Fargo students are getting ready for a day of learning through a new method: Yoga Calm. This meditation activity serves as a way to increase student’s focus on breathing, relaxing, and being in the moment.
Student Wellness and Family Facilitator Sarah Bernstrom and Jefferson Elementary Guidance Counselor Laura Sokolofsky have implemented the Yoga Calm program into curriculum at Jefferson Elementary. The idea to integrate Yoga Calm into classrooms sparked for Sokolofsky when she met Yoga Calm Trainer Kathy Flaminio at the ASCA National Counselors Conference, and learned practicing would help calm students, build their self-control skills, and take them out of a setting that was increasing their aggression and conflicts.
Originally developed for classroom use, Yoga Calm is a specific program within Mindfulness that integrates movement. There are many yoga programs for kids that support social-emotional learning. Yoga Calm specifically brings together all concepts in a dynamic way, addressing the needs of the student. Those practicing Yoga Calm use stillness, breathing, mindfulness, and movement.

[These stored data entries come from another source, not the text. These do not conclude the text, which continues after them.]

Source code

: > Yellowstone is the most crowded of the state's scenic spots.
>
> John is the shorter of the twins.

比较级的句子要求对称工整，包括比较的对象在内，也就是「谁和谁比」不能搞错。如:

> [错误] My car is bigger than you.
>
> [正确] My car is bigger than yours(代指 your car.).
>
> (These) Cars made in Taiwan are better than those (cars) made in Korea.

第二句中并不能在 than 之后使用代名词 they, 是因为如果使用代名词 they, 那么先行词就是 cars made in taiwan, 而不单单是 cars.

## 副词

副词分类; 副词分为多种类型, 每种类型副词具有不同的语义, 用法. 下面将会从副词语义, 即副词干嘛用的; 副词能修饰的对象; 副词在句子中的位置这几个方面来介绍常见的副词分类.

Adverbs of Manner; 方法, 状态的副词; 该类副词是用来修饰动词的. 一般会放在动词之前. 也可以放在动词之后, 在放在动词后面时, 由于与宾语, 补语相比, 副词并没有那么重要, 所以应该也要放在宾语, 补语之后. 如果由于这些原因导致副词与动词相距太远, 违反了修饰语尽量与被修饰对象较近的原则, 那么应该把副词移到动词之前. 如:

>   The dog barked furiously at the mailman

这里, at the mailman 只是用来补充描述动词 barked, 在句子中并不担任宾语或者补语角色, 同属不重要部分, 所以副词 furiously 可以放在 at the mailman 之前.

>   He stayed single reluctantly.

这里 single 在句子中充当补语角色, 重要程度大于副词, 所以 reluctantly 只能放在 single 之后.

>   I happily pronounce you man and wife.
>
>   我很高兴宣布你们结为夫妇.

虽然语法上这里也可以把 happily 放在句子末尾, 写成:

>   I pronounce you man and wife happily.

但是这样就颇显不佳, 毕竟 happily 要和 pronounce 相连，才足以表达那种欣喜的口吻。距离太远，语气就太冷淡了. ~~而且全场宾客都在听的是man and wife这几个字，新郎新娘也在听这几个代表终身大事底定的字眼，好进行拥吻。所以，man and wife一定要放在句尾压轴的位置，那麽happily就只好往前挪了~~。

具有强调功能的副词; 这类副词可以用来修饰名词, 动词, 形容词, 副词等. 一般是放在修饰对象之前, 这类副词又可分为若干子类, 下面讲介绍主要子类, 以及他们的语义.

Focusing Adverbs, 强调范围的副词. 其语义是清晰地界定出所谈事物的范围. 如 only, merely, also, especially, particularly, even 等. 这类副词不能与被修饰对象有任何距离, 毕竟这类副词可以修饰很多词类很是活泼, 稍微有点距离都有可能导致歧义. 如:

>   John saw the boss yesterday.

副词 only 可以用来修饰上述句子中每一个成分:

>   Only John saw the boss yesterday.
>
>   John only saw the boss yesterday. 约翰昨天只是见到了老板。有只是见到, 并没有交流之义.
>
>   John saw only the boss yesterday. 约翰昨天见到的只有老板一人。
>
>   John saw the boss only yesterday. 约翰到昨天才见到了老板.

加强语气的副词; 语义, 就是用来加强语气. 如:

The Yoga Calm can be a release of stress, trauma, emotions, and energy to help students calm, focus, relax, or be energized as needed in the classroom or individual setting. When students utilize Yoga Calm, there is a decrease in absences, and increase in focus and grades.
I am no yoga teacher,” said Sokolofsky. “I just want to share the different ways students can learn to stay calm. I bought the breathing ball (Hoberman sphere) and started to teach my students in every lesson about belly breathing, and added fun different kinds of breaths to our choices.
Sokolofsky began small groups last school year when boys were showing aggressive behavior in gym. Once a week, this group met for Yoga Calm instead of going to gym. It helped with conflict, fighting, gave them a place and way to work things out, and learn to make fair decisions.
Students in grades three through five are invited to attend Yoga Calm as the need arises to practice various types of breathing including ball, belly, soup, pretzel, and so on. When students enter a session of Yoga Calm, everyone begins by focusing on their breathing. Sokolofsky adds the practice of stillness to work on self-control. Once students are quiet and still, and breathing properly, Sokolofsky works with students on Mindfulness principles. Bernstrom has noticed when students are using these exercises, they calm down quickly and have a decrease in anxiety; they enjoy the break from daily school life to focus on breathing.
“I do see the students enjoying the activities we do,” said Sokolofsky. “They try to improve their skills each week, and remain open to new strategies each time we meet.”